Camara’s indictment could throw into doubt his participation in elections set for Oct. 11 at which he is set to run for the newly created Patriotic Forces for Democracy and Development (FPDD) party against President Alpha Conde.
Camara ruled the West African country for almost a year after seizing power in a coup in 2008 and remains popular in his native Forest region of southeastern Guinea.
His reputation was tarnished, however, by the massacre in September 2009 against protestors who opposed his candidacy for presidential elections in 2010. Human rights groups and witnesses say at least 100 women were raped.

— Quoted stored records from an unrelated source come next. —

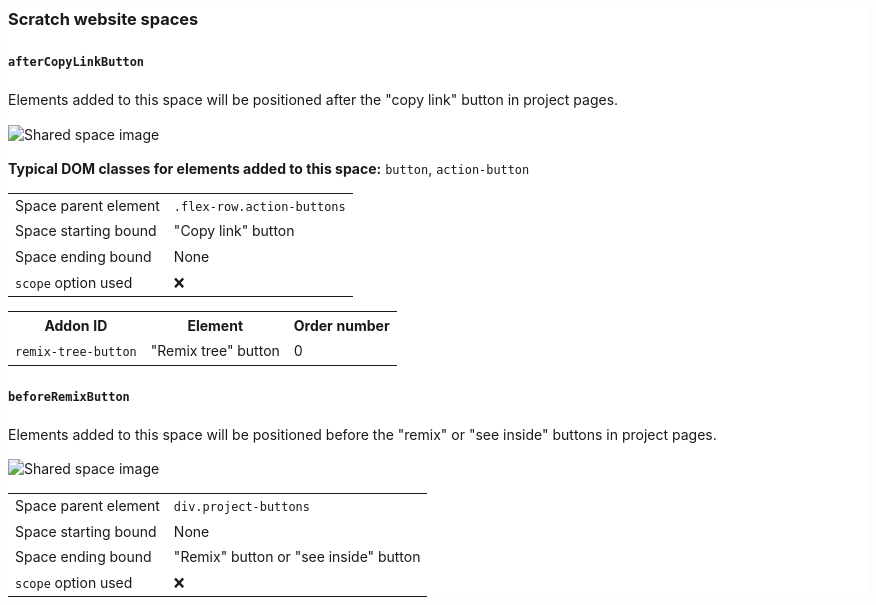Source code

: ### Scratch website spaces
#### `afterCopyLinkButton`
Elements added to this space will be positioned after the "copy link" button in project pages.

![Shared space image](/assets/img/docs/sharedspace-aftercopylinkbutton.jpg)

**Typical DOM classes for elements added to this space:** `button`, `action-button`

<table>
  <tr>
    <td>Space parent element</td>
    <td><code>.flex-row.action-buttons</code></td>
  </tr>
  <tr>
    <td>Space starting bound</td>
    <td>"Copy link" button</td>
  </tr>
  <tr>
    <td>Space ending bound</td>
    <td>None</td>
  </tr>
  <tr>
    <td><code>scope</code> option used</td>
    <td>❌</td>
  </tr>
</table>

<table>
  <tr>
    <th>Addon ID</th>
    <th>Element</th>
    <th>Order number</th>
  </tr>
  <tr>
    <td><code>remix-tree-button</code></td>
    <td>"Remix tree" button</td>
    <td>0</td>
  </tr>
</table>

#### `beforeRemixButton`
Elements added to this space will be positioned before the "remix" or "see inside" buttons in project pages.

![Shared space image](/assets/img/docs/sharedspace-beforeremixbutton.jpg)

<table>
  <tr>
    <td>Space parent element</td>
    <td><code>div.project-buttons</code></td>
  </tr>
  <tr>
    <td>Space starting bound</td>
    <td>None</td>
  </tr>
  <tr>
    <td>Space ending bound</td>
    <td>"Remix" button or "see inside" button</td>
  </tr>
  <tr>
    <td><code>scope</code> option used</td>
    <td>❌</td>
  </tr>
</table>
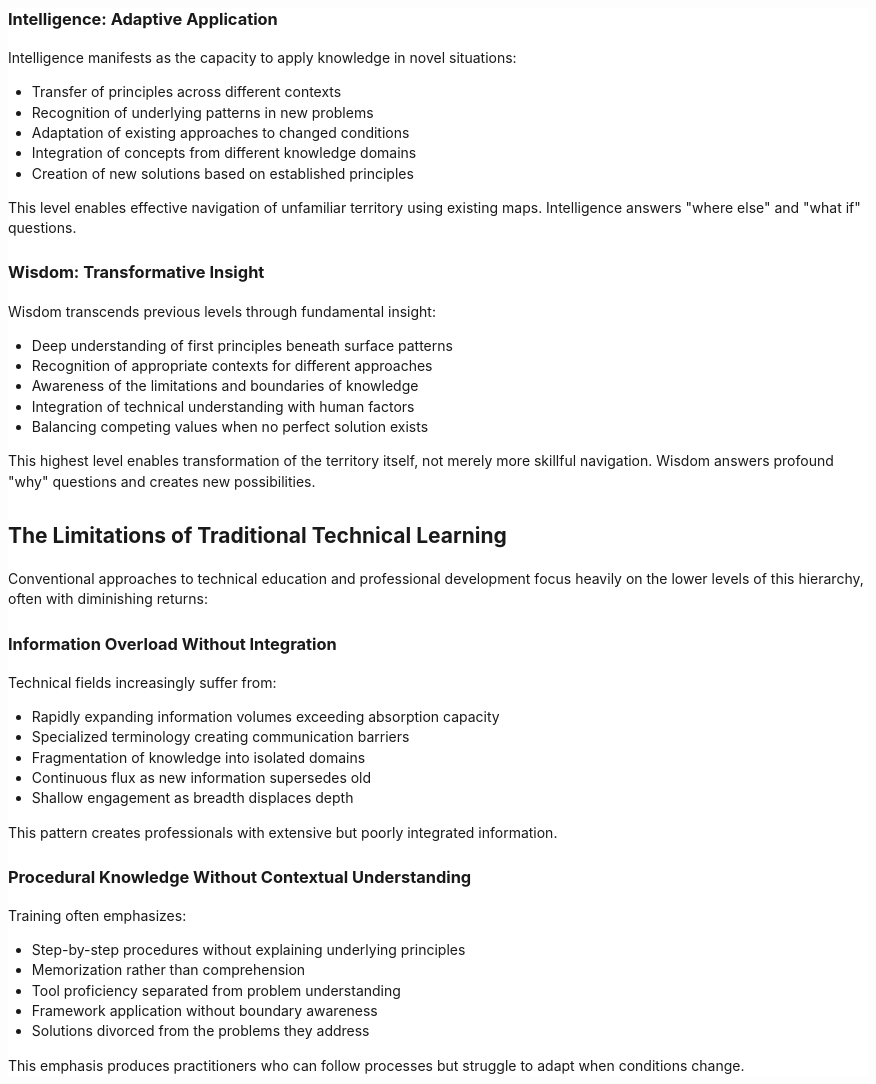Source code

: ### Intelligence: Adaptive Application

Intelligence manifests as the capacity to apply knowledge in novel situations:

- Transfer of principles across different contexts
- Recognition of underlying patterns in new problems
- Adaptation of existing approaches to changed conditions
- Integration of concepts from different knowledge domains
- Creation of new solutions based on established principles

This level enables effective navigation of unfamiliar territory using existing maps. Intelligence answers "where else" and "what if" questions.

### Wisdom: Transformative Insight

Wisdom transcends previous levels through fundamental insight:

- Deep understanding of first principles beneath surface patterns
- Recognition of appropriate contexts for different approaches
- Awareness of the limitations and boundaries of knowledge
- Integration of technical understanding with human factors
- Balancing competing values when no perfect solution exists

This highest level enables transformation of the territory itself, not merely more skillful navigation. Wisdom answers profound "why" questions and creates new possibilities.

## The Limitations of Traditional Technical Learning

Conventional approaches to technical education and professional development focus heavily on the lower levels of this hierarchy, often with diminishing returns:

### Information Overload Without Integration

Technical fields increasingly suffer from:

- Rapidly expanding information volumes exceeding absorption capacity
- Specialized terminology creating communication barriers
- Fragmentation of knowledge into isolated domains
- Continuous flux as new information supersedes old
- Shallow engagement as breadth displaces depth

This pattern creates professionals with extensive but poorly integrated information.

### Procedural Knowledge Without Contextual Understanding

Training often emphasizes:

- Step-by-step procedures without explaining underlying principles
- Memorization rather than comprehension
- Tool proficiency separated from problem understanding
- Framework application without boundary awareness
- Solutions divorced from the problems they address

This emphasis produces practitioners who can follow processes but struggle to adapt when conditions change.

“The president of our party has in fact been indicted. He confirmed this to me during a telephone conversation that I had with him this afternoon,” Maxime Monimou, spokesman for the FPDD, told Reuters.
“He told me that he had a first audience with the judges who read out the charges against him,” he said. “Dadis himself said that he is ready to respond to the judges convocation. He is very calm as we are in the FPDD.”
A source close to Camara’s family said he had met two judges from Guinea.
Camara was charged in Burkina Faso where he has lived in exile since resigning the presidency. He is recovering from an assassination attempt. Prosecutors in Burkina Faso could not be reached for comment.
Two Guinean magistrates travelled to the Burkina Faso capital Ouagadougou on Monday. Last week, the prosecutor of the International Criminal Court Fatou Bensouda visited Guinea in connection with the affair.